Calling this 1877 story science fiction is admittedly a stretch, but its trip to the stars and visit to an alternate Earth taps into a rich and very long tradition of works we can think of as proto-SF. The dream vision wherein a narrator is whisked away by an angelic figure to a new world that gives him some signal insights into his own goes back to Cicero’s Dream of Scipio, and the allegorical strain in such speculative work is still with us in a lot of SF today.

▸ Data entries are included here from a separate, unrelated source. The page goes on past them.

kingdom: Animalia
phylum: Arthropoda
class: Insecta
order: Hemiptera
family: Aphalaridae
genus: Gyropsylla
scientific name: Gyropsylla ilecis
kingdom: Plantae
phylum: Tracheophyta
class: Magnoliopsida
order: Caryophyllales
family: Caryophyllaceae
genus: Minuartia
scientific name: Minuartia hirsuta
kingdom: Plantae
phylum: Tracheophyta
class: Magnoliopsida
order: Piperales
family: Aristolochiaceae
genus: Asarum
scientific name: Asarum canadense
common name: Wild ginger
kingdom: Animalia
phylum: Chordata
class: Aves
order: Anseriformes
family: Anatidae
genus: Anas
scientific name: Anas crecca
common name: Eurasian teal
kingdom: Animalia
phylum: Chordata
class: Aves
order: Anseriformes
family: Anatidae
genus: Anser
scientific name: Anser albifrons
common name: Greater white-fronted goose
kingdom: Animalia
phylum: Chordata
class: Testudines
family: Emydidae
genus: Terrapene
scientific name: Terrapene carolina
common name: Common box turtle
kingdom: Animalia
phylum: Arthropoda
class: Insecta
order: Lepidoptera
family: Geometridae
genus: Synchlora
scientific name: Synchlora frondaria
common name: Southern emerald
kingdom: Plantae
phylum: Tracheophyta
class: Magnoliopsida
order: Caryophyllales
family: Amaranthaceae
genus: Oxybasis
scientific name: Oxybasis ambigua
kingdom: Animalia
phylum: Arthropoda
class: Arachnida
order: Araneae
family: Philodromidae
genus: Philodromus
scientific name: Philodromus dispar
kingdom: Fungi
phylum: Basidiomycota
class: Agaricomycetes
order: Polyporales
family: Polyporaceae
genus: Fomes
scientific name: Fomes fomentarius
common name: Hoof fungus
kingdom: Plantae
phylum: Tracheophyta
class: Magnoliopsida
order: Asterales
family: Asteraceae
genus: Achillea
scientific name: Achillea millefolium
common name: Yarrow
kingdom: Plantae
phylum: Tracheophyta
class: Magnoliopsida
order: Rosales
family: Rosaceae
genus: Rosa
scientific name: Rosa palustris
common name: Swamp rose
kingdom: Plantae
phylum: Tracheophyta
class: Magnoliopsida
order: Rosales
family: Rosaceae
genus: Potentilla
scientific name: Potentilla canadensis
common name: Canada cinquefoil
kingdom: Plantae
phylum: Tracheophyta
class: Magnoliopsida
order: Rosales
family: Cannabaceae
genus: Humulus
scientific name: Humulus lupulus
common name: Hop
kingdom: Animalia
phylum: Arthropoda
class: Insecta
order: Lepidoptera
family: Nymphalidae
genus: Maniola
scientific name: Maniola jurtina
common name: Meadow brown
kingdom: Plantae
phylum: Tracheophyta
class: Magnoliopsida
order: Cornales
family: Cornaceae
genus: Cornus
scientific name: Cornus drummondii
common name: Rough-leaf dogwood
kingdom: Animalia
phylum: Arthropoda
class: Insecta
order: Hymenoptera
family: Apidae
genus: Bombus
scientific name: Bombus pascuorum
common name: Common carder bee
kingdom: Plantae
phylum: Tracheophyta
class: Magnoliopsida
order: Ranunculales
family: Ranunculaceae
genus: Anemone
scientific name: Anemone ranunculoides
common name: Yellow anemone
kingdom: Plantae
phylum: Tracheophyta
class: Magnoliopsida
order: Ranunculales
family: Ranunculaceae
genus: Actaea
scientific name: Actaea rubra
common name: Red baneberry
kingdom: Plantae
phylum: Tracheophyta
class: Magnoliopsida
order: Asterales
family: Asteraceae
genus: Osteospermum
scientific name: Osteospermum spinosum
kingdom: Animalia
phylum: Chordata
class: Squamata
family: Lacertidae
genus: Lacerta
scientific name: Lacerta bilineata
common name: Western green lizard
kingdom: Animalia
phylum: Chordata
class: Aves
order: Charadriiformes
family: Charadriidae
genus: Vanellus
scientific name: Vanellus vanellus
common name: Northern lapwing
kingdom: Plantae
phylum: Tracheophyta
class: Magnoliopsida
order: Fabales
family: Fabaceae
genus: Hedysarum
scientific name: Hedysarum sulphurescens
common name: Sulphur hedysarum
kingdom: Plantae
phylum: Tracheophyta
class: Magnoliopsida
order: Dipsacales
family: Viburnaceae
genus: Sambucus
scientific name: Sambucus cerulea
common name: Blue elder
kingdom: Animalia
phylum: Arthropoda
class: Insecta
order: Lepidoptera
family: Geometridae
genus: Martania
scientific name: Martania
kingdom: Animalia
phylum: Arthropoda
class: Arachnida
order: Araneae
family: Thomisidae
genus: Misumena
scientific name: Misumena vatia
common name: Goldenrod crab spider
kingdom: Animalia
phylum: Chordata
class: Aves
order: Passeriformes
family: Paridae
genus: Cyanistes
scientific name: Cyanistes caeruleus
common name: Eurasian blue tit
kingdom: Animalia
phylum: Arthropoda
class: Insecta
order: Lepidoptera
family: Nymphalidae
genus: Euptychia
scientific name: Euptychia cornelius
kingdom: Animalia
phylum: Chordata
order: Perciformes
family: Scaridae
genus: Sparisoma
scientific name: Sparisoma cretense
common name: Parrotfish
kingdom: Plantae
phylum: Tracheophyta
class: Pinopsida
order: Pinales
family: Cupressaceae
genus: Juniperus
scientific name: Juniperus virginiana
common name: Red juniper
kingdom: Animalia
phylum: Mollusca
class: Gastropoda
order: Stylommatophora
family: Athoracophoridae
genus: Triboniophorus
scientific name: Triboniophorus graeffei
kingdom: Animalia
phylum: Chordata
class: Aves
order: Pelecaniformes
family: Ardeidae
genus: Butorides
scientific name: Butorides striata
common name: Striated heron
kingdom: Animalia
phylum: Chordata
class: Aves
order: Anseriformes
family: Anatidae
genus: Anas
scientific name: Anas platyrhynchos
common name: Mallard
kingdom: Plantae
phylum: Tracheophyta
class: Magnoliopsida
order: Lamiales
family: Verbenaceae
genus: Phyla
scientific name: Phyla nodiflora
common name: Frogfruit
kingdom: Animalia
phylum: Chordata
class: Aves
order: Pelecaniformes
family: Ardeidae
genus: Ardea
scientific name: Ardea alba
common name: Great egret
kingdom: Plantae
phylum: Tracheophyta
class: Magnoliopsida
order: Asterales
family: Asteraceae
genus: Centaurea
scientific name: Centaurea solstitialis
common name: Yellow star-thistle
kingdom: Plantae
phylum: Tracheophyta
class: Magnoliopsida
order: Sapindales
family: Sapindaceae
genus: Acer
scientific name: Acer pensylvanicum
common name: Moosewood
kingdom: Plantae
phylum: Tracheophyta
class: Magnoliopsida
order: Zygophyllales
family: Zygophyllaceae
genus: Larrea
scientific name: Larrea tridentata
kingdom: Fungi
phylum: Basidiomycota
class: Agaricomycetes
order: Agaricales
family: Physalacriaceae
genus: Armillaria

The parable that’s presented is simple enough. The narrator, a man who has given up on life and is contemplating blowing his brains out, is transported to a new Earth and specifically a Greek isle of Eden that he proceeds to corrupt inadvertently through his mere presence. The dwellers in the garden seem happy, but they are unaware yet that one cannot really know love, truth, or beauty without suffering. This is the narrator’s gift to them, and though they make little use of it, throwing their lot in with reason and science, he is determined to bring the same message to us when he wakes from his dream and adopts the mantle of Holy Fool, the ridiculous man.

So proto-SF of a sort, anti-SF as well, and Russian SF in the spiritual and humanistic way that Tarkovsky’s Solaris would set out to answer Kubrick’s 2001. And still relevant, because a century and a half later we’re still not sure to what extent knowledge and truth are opposed values.